= Castle Grove Township, Jones County, Iowa =

Township in Jones County, Iowa, US

Castle Grove Township is a township in Jones County, Iowa.

==History==
Castle Grove Township was organized in 1855. The area used to have a Catholic Church, Immaculate Conception Catholic Church, however, the church now sits empty, there is a cemetery next to the building, and just up the street is the Lutheran Cemetery. The Parish of Immaculate Conception was founded in the 1850s and the current church building was completed in 1877, after multiple attempts to build the church were plagued with severe weather and malicious destruction via a fire to the first building the night it was completed, the church also had a school building behind it, that was made from the remaining structure that was struck by a tornado during the rebuilding after the fire. After this church was completed it remained a prominent fixture among the Iowa cornfields for more than 120 years.

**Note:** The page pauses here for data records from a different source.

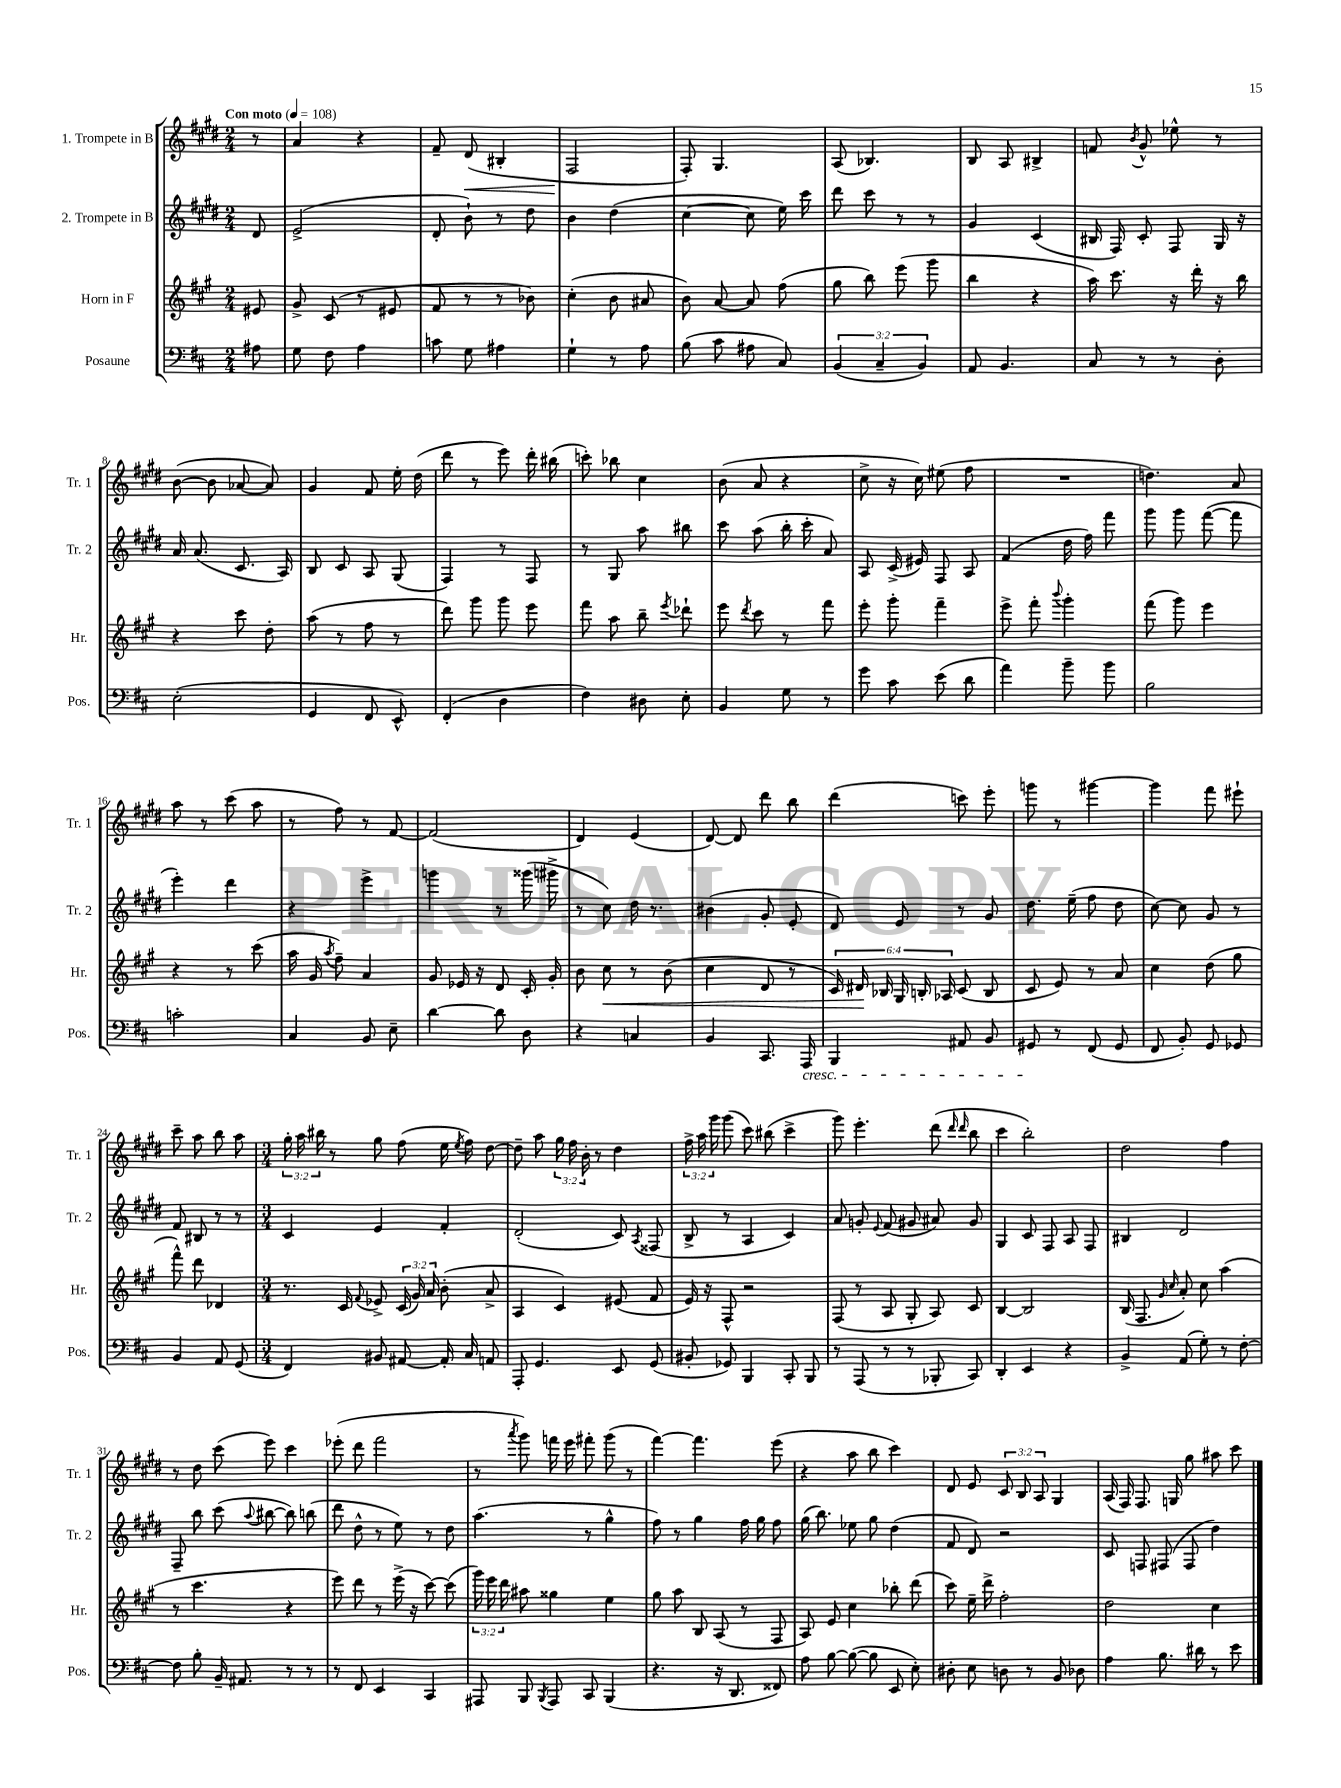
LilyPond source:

<<
\new StaffGroup <<
\new Staff = "s0" \with { instrumentName = "1. Trompete in B" shortInstrumentName = "Tr. 1" } {
    \clef treble \key e \major \numericTimeSignature \time 2/4 \override Staff.TupletNumber.text = #tuplet-number::calc-fraction-text \partial 8 \tempo "Con moto" 4 = 108
    \autoBeamOff r8 |
    a'4 r4 |
    fis'8-- dis'8\<( bis4-. |
    fis2\! |
    fis8-.) gis4. |
    a8( bes4.) |
    b8 a8 bis4-> |
    f'8 \acciaccatura { b'8 } gis'8-^ ees''8-^ r8 |
    b'8~( b'8 aes'8~ aes'8) |
    gis'4 fis'8 e''16-. dis''16( |
    dis'''8 r8 e'''8) dis'''16-. bis''16( |
    c'''8-.) bes''8 cis''4 |
    b'8( a'8 r4 |
    cis''8-> r16 cis''16) eis''8( fis''8 |
    R2 |
    d''4.) a'8 |
    a''8 r8 cis'''8( a''8 |
    r8 fis''8) r8 fis'8~ |
    fis'2( |
    dis'4) e'4( |
    dis'8~) dis'8 dis'''8 b''8 |
    dis'''4( c'''8) e'''8-. |
    g'''8 r8 gis'''4~ |
    gis'''4 fis'''8 eis'''8-! |
    cis'''8-- a''8 b''8 a''8 |
    \numericTimeSignature \time 3/4 \tuplet 3/2 { gis''16-. a''16 bis''16 } r8 gis''8 fis''8( e''16 \acciaccatura { e''8 } fis''16) dis''8~ |
    dis''8-- a''8 \tuplet 3/2 { gis''16 fis''16 b'16-. } r8 dis''4 |
    \tuplet 3/2 { fis''16-> a''16 gis'''16 } gis'''8( cis'''8) bis''8( cis'''4-> |
    gis'''8) e'''4.-. dis'''8( \grace { dis'''16 dis'''16 } b''8 |
    cis'''4 b''2-.) |
    dis''2 fis''4 |
    r8 dis''8 cis'''8( e'''8) cis'''4 |
    ees'''8-.( dis'''8 fis'''2 |
    r8 \acciaccatura { a'''8 } gis'''8) f'''16 e'''16 fis'''8-. gis'''8( r8 |
    fis'''4~) fis'''4. e'''8( |
    r4 a''8 b''8 cis'''4) |
    dis'8 e'8 \tuplet 3/2 { cis'8 b8 a8 } gis4 |
    a16( fis16) fis8. g16 gis''8 ais''8 cis'''8 \bar "|." |
}
\new Staff = "s1" \with { instrumentName = "2. Trompete in B" shortInstrumentName = "Tr. 2" } {
    \clef treble \key e \major \numericTimeSignature \time 2/4 \partial 8
    \autoBeamOff dis'8 |
    e'2->( |
    dis'8-. b'8-!) r8 dis''8 |
    b'4 dis''4( |
    cis''4~ cis''8 e''16) cis'''16 |
    dis'''8 cis'''8 r8 r8 |
    gis'4 cis'4( |
    bis16 fis16) cis'8-. fis8 gis16 r16 |
    a'16 a'8.( cis'8. a16) |
    b8 cis'8 a8 gis8( |
    fis4) r8 fis8 |
    r8 gis8 a''8 bis''8 |
    cis'''8 a''8( b''16-. cis'''16-. a'8) |
    a8 cis'16->( eis'16) fis8 a8 |
    fis'4( dis''16 fis''16) fis'''8 |
    gis'''8 gis'''8 fis'''8~( fis'''8 |
    e'''4-.) dis'''4 |
    r4 e'''4-> |
    g'''4 r8 gisis'''16( gis'''16-> |
    r8 cis''8) dis''16 r8. |
    bis'4( gis'8-. e'8-. |
    dis'8) e'8 r8 gis'8 |
    dis''8. e''16--( fis''8 dis''8 |
    cis''8~) cis''8 gis'8 r8 |
    fis'8 bis8 r8 r8 |
    \numericTimeSignature \time 3/4 cis'4 e'4 fis'4-. |
    dis'2-.( cis'8) \acciaccatura { a8 } fisis8( |
    b8-> r8 a4 cis'4) |
    a'8 g'8-. \appoggiatura { e'8 } fis'8( gis'8 ais'8) gis'8 |
    gis4 cis'8 fis8 a8 fis8 |
    bis4 dis'2 |
    fis8-- b''8 cis'''8( \appoggiatura { a''8 } bis''8~ bis''8) b''8( |
    dis'''8 dis''8-^ r8 e''8) r8 dis''8 |
    a''4.( r8 gis''4-^ |
    fis''8) r8 gis''4 fis''16 gis''16 fis''8 |
    gis''16( b''8.) ees''8 gis''8 dis''4( |
    fis'8 dis'8) r2 |
    cis'8 f8 fis8( fis8 dis''4) \bar "|." |
}
\new Staff = "s2" \with { instrumentName = "Horn in F" shortInstrumentName = "Hr." } {
    \clef treble \key a \major \numericTimeSignature \time 2/4 \override Staff.TupletNumber.text = #tuplet-number::calc-fraction-text \partial 8
    \autoBeamOff eis'8 |
    gis'8-> cis'8( r8 eis'8 |
    fis'8 r8 r8 bes'8) |
    cis''4-.( b'8 ais'8 |
    b'8) a'8~ a'8 fis''8( |
    gis''8 b''8) e'''8( gis'''8 |
    b''4 r4 |
    a''16) cis'''8. r16 d'''16-. r16 b''16 |
    r4 cis'''8 d''8-. |
    a''8( r8 fis''8 r8 |
    d'''8) gis'''8 gis'''8 e'''8 |
    fis'''8 a''8 b''8-- \acciaccatura { e'''8 } des'''8-! |
    e'''8 \acciaccatura { d'''8 } cis'''8 r8 fis'''8 |
    e'''8-. gis'''8-. fis'''4-- |
    e'''8-> fis'''8-. \appoggiatura { b'''8 } gis'''4-. |
    fis'''8( gis'''8) e'''4 |
    r4 r8 cis'''8( |
    a''16 gis'16 \acciaccatura { a''8 } fis''8--) a'4 |
    gis'8 ees'16 r16 d'8 cis'16-. gis'16-. |
    b'8 cis''8\< r8 b'8( |
    cis''4 d'8 r8 |
    \tuplet 6/4 { cis'16) dis'16\! bes16 gis16 b16-. aes16 } cis'8( b8 |
    cis'8 e'8) r8 a'8 |
    cis''4 d''8( gis''8 |
    fis'''8-^) d'''8 des'4 |
    \numericTimeSignature \time 3/4 r8. cis'16 \appoggiatura { fis'8 } ees'8-> \tuplet 3/2 { cis'16( gis'16) a'16 } b'8-.( a'8-> |
    a4 cis'4) eis'8( fis'8 |
    e'16) r16 fis8-^ r2 |
    fis8( r8 a8 gis8-. a8) cis'8 |
    b4~ b2 |
    b16( fis8. \grace { gis'16 cis''16 } a'8-.) cis''8 a''4( |
    r8 cis'''4. r4 |
    e'''8) d'''8 r8 e'''16->( r16 cis'''8~) cis'''8( |
    \tuplet 3/2 { gis'''16) e'''16 d'''16 } ais''8 gisis''4 e''4 |
    gis''8 a''8 b8 a8( r8 fis8 |
    a8) e'8 cis''4 bes''8-. d'''8( |
    cis'''8) e''16-- d'''16-> fis''2-. |
    d''2 cis''4 \bar "|." |
}
\new Staff = "s3" \with { instrumentName = "Posaune" shortInstrumentName = "Pos." } {
    \clef bass \key d \major \numericTimeSignature \time 2/4 \override Staff.TupletNumber.text = #tuplet-number::calc-fraction-text \partial 8
    \autoBeamOff ais8 |
    g8 fis8 a4 |
    c'8 g8 ais4 |
    g4-! r8 a8 |
    b8( cis'8 ais8 cis8) |
    \tuplet 3/2 { b,4( cis4-- b,4) } |
    a,8 b,4. |
    cis8 r8 r8 d8-. |
    e2-.( |
    g,4 fis,8 e,8-^) |
    fis,4-.( d4 |
    fis4) dis8 e8-. |
    b,4 g8 r8 |
    g'8 cis'8 e'8( d'8 |
    a'4) b'8-- b'8 |
    b2 |
    c'2-. |
    cis4 b,8 e8-- |
    d'4~ d'8 d8 |
    r4 c4 |
    b,4 cis,8. a,,16\cresc |
    b,,4 ais,8 b,8 |
    gis,8\! r8 fis,8( gis,8 |
    fis,8 b,8-.) g,8 ges,8 |
    b,4 a,8 g,8( |
    \numericTimeSignature \time 3/4 fis,4) bis,8 ais,8~ ais,16-. cis16 a,8 |
    a,,8-. g,4. e,8 g,8( |
    bis,8-. ges,8) b,,4 cis,8-. b,,8 |
    r8 a,,8( r8 r8 bes,,8-. cis,8) |
    d,4-. e,4 r4 |
    b,4-> a,8( g8-.) r8 fis8~-. |
    fis8 b8-. b,16-- ais,8. r8 r8 |
    r8 fis,8 e,4 cis,4 |
    ais,,8 b,,8 \acciaccatura { b,,8 } ais,,8 cis,8 b,,4( |
    r4. r16 d,8. fisis,8) |
    a8 b8~ b8~( b8 e,8 e8-.) |
    dis8-. e8 d8 r8 b,8 des8 |
    a4 b8. dis'16 r8 e'8 \bar "|." |
}
>>
>>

Effective July 1 of 2002, the church would no longer held weekly Mass, and was downgraded to Oratory status, keeping it available for weddings, funerals, and on Dec 8th for the feast day of the Immaculate Conception, the diocese officially closed the church in 2007 or 2008 and the property, excluding the cemetery was sold to a private owner shortly thereafter. In July 2002, the parishioners of Immaculate Conception had to start attending Mass in nearby Monticello, Hopkinton, or Prairieburg. The church now sits abandoned. The diocese still owns the adjacent cemetery. The parish itself dated back to 1854 and the current building was built in 1877, after the previous church was maliciously burned down on the night it was completed, prior to that, a log church had been built and dedicated to St. Aloysius Gonzaga, the parish namesake was changed to honor the dogma of the Immaculate Conception of the Blessed Virgin Mary, which was approved by the Catholic Church in 1854.